How to implement a conv layer with different filter sizes (Zhang & Wallace 2015) ? #6547

ben0it8 · 2017-05-08T22:58:04Z

Hello,

I'm trying to reproduce the CNN architecture proposed in this paper, which has the following 1-CNN-layer architecture with two of each of the varying filter sizes (+ global maxpooling and dropout):

Is there a way to implement this architecture in Keras?

Best,
ben0it8

kgrm · 2017-05-09T06:44:00Z

Apply different convolutional layers on the same input and merge their outputs?

fmailhot · 2017-05-22T02:07:56Z

I'm in the middle of figuring this out myself. Here's what I think is necessary.

You'll need to replicated your inputs across each of the input "channels" (i.e. for each filter width).
You're doing a "concatenate" merge after the GlobalMaxPooling1D on the Conv1D layer outputs (it looks like there are 2 "merges" happening in the diagram, but I don't believe it's necessary.

Have a look at the following for inspiration:
https://gist.github.com/ameasure/944439a04546f4c02cb9
https://statcompute.wordpress.com/2017/01/08/an-example-of-merge-layer-in-keras/

Let me know if you've made any progress, and I'll do the same.

fmailhot · 2017-05-22T02:59:51Z

Here's what I ended up doing, which appears to be doing the right thing, but I'm still new enough to Keras that I haven't figured out how to introspect this properly to make sure...

submodels = []
for kw in (3, 4, 5):    # kernel sizes
    submodel = Sequential()
    submodel.add(Embedding(len(word_index) + 1,
                           EMBEDDING_DIM,
                           weights=[embedding_matrix],
                           input_length=MAX_SEQUENCE_LENGTH,
                           trainable=False))
    submodel.add(Conv1D(FILTERS,
                        kw,
                        padding='valid',
                        activation='relu',
                        strides=1))
    submodel.add(GlobalMaxPooling1D())
    submodels.append(submodel)
big_model = Sequential()
big_model.add(Merge(submodels, mode="concat"))
big_model.add(Dense(HIDDEN_DIMS))
big_model.add(Dropout(P_DROPOUT))
big_model.add(Activation('relu'))
big_model.add(Dense(1))
big_model.add(Activation('sigmoid'))
print('Compiling model')
big_model.compile(loss='binary_crossentropy',
                  optimizer='adam',
                  metrics=['accuracy'])

ben0it8 · 2017-05-22T22:54:11Z

I was trying to fit your implementation but got:
ValueError: The model expects 3 input arrays, but only received one array. Found: array with shape (48943, 300)

Any idea?

fmailhot · 2017-05-22T23:07:56Z

Yes, this is what I meant about "replicating the inputs"...sorry, I should have included the fit() call to clarify.

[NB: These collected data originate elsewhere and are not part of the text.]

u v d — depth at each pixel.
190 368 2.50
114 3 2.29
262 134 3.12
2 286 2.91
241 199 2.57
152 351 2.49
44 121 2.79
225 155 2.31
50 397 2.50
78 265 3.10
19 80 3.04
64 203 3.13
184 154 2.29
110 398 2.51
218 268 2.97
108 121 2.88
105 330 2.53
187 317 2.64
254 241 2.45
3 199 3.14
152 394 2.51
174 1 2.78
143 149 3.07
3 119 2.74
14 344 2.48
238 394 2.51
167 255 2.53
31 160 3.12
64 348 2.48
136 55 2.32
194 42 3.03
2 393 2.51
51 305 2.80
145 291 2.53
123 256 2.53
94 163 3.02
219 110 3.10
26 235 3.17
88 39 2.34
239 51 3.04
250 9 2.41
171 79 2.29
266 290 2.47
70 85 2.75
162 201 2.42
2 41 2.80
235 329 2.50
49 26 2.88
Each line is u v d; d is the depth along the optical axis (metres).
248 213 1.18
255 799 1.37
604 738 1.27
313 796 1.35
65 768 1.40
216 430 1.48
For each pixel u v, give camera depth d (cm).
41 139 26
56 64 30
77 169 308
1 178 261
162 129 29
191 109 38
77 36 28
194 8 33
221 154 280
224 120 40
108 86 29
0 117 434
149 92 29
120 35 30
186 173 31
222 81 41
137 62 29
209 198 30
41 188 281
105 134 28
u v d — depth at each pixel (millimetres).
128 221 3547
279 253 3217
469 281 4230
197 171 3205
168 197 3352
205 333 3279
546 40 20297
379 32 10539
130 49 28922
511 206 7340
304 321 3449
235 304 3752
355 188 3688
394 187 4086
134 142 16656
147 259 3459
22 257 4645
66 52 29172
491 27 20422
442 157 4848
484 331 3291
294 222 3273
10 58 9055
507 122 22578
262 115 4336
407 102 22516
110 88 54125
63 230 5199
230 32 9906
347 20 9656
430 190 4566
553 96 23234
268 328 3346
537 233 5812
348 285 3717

hist = big_model.fit([x_train, x_train, x_train],
                     y_train,
                     batch_size=BATCH_SIZE,
                     epochs=EPOCHS,
                     validation_data=([x_val, x_val, x_val], y_val),
                     callbacks=callbacks)

You can see...I have x_train and x_val as my training/validation inputs...because I'm using three different filter sizes, it's like the net is expecting 3 different input streams. By turning my inputs into a list of NUM_KERNEL_SIZES times the inputs, that gets handled.

ben0it8 · 2017-05-23T21:56:03Z

thank you for sharing that!

stale · 2017-08-22T13:38:14Z

This issue has been automatically marked as stale because it has not had recent activity. It will be closed after 30 days if no further activity occurs, but feel free to re-open a closed issue if needed.

nikicc · 2017-09-11T21:32:13Z

The same problem seems to be addressed and solved in this issue using the Graph model.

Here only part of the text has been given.